→ **EXERCISE REQUIREMENTS**:
A. Summarize the blog post about Eliza Greene Perkins Doane in two sentences.
B. Quote the stretch of the blog post about Eliza Greene Perkins Doane from "Eliza was born" through "with her parents.".

→ **EXCERPTED PASSAGE**:

Saturday, February 4, 2023

52 Ancestors - Oops


The writing prompt for 52 ancestors this week is OOPS. 52 ancestors in 52 weeks is a writing challenge by Amy Johnson Crow

This is more like a tragic oops or perhaps a wrong time, wrong place oops. The story I am about to tell is about a very shirttail relative to me.  It would be a first cousin 6 times removed.  I was interested in her story because she was born in Boston but died in Italy. She married up and ran in very influential social circle.



When Eliza Greene Perkins Doane was born on November 21, 1789, in Boston, Massachusetts, her father, John, was 43, and her mother, Lucretia, was 41. She married James Perkins and they had four children together. She then married George Washington Doane and they had two children together. She died on November 10, 1860, in Firenze, Firenze, Italy, at the age of 70, and was buried there. - Ancestry

Eliza was born to in 1789 to John Callahan and Lucretia Greene. Her father was a ship captain. His ship was Lucretia named after his wife. Eliza married James Perkins who most likely was a merchant.  The Perkins family was considered a upper class 19th Century Boston family known in social, literary and political circles. They had 4 children, 1 girl and 3 boys.  Of this marriage, her son Charles was an eminent writer on sculpture and paintings. Eliza was remarried to the Reverend George Washington Doane who was a Espicolplian Bishop, the first Bishop of New Jersey, and they would have 2 boys. George Hobart Doane, who became a Roman Catholic Priest and William Croswell Doane, who became a Espicolplian Bishop. Here children from her first marriage to James Perkins remained with her parents.

Eliza travels to Italy in 1858/1859. In June 1859, the inhabitants of Perugia rebelled against the temporal authority of the pope and established a provisional government, but the insurrection was quashed bloodily by Pius IX's troops. Eliza was in Perugia with her oldest son, Edward, daughter, Sarah, granddaughter Eliza. They are attacked by local revolutionaries, and it causes a diplomatic incident. She dies November 10,1859 at the Villa Capponi, following the trauma of the sack of Perugia from which she never recovered. 


Villa Capponi

The Villa Capponi was owned by her son, Charles. She receives a very elaborate temporary burial, encased in lead, as if intended to be shipped back to America, partly paid for by her sons of her earlier marriage, Edward Perkins, residing in Florence, and Charles C. Perkins.

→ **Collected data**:

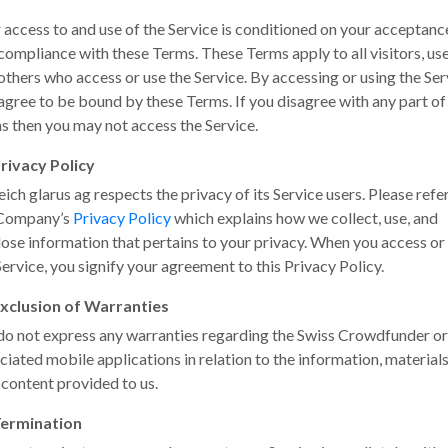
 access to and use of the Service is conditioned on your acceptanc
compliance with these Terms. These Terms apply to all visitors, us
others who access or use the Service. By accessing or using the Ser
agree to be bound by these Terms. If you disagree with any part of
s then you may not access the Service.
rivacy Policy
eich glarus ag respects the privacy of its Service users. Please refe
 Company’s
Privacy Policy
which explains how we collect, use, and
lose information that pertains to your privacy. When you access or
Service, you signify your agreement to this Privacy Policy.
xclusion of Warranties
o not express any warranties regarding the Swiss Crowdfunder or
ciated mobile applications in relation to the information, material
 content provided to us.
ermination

* * *

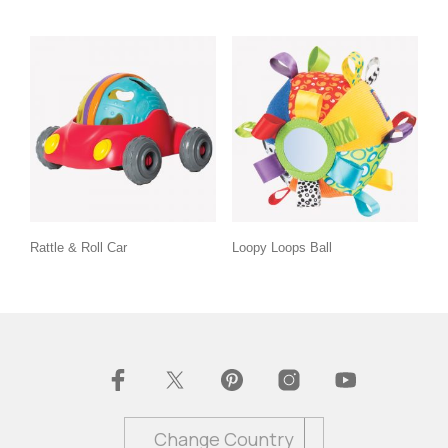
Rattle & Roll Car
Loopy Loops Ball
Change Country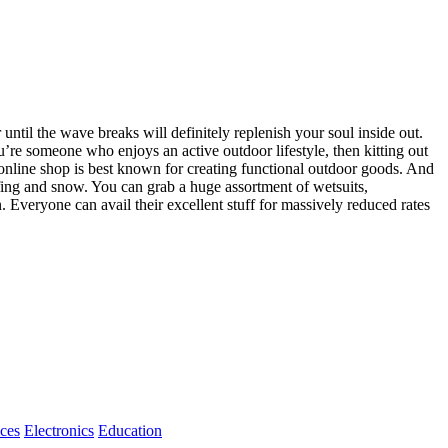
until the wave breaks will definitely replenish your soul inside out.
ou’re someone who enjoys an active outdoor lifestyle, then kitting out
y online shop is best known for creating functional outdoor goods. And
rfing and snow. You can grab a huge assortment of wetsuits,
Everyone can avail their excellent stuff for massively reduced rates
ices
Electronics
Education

---

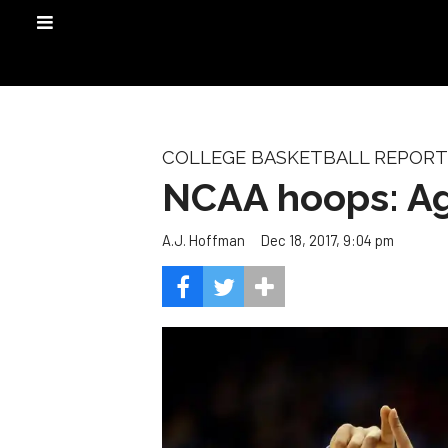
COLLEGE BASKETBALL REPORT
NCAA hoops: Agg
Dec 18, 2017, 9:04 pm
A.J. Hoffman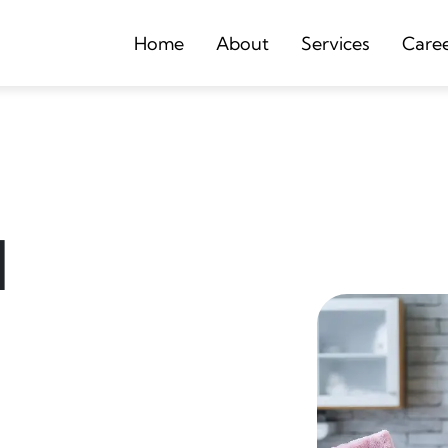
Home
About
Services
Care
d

→ **SOLUTIONS PER TASK**:
A. Written for the 52 Ancestors "Oops" prompt, the post tells the story of Eliza Greene Perkins Doane, a first cousin six times removed, who was born in Boston in 1789 and married first James Perkins and then the Reverend George Washington Doane. While she was in Perugia with family members, local revolutionaries attacked them, and she died at the Villa Capponi after the trauma of the sack of Perugia.

B.
Eliza was born to in 1789 to John Callahan and Lucretia Greene. Her father was a ship captain. His ship was Lucretia named after his wife. Eliza married James Perkins who most likely was a merchant.  The Perkins family was considered a upper class 19th Century Boston family known in social, literary and political circles. They had 4 children, 1 girl and 3 boys.  Of this marriage, her son Charles was an eminent writer on sculpture and paintings. Eliza was remarried to the Reverend George Washington Doane who was a Espicolplian Bishop, the first Bishop of New Jersey, and they would have 2 boys. George Hobart Doane, who became a Roman Catholic Priest and William Croswell Doane, who became a Espicolplian Bishop. Here children from her first marriage to James Perkins remained with her parents.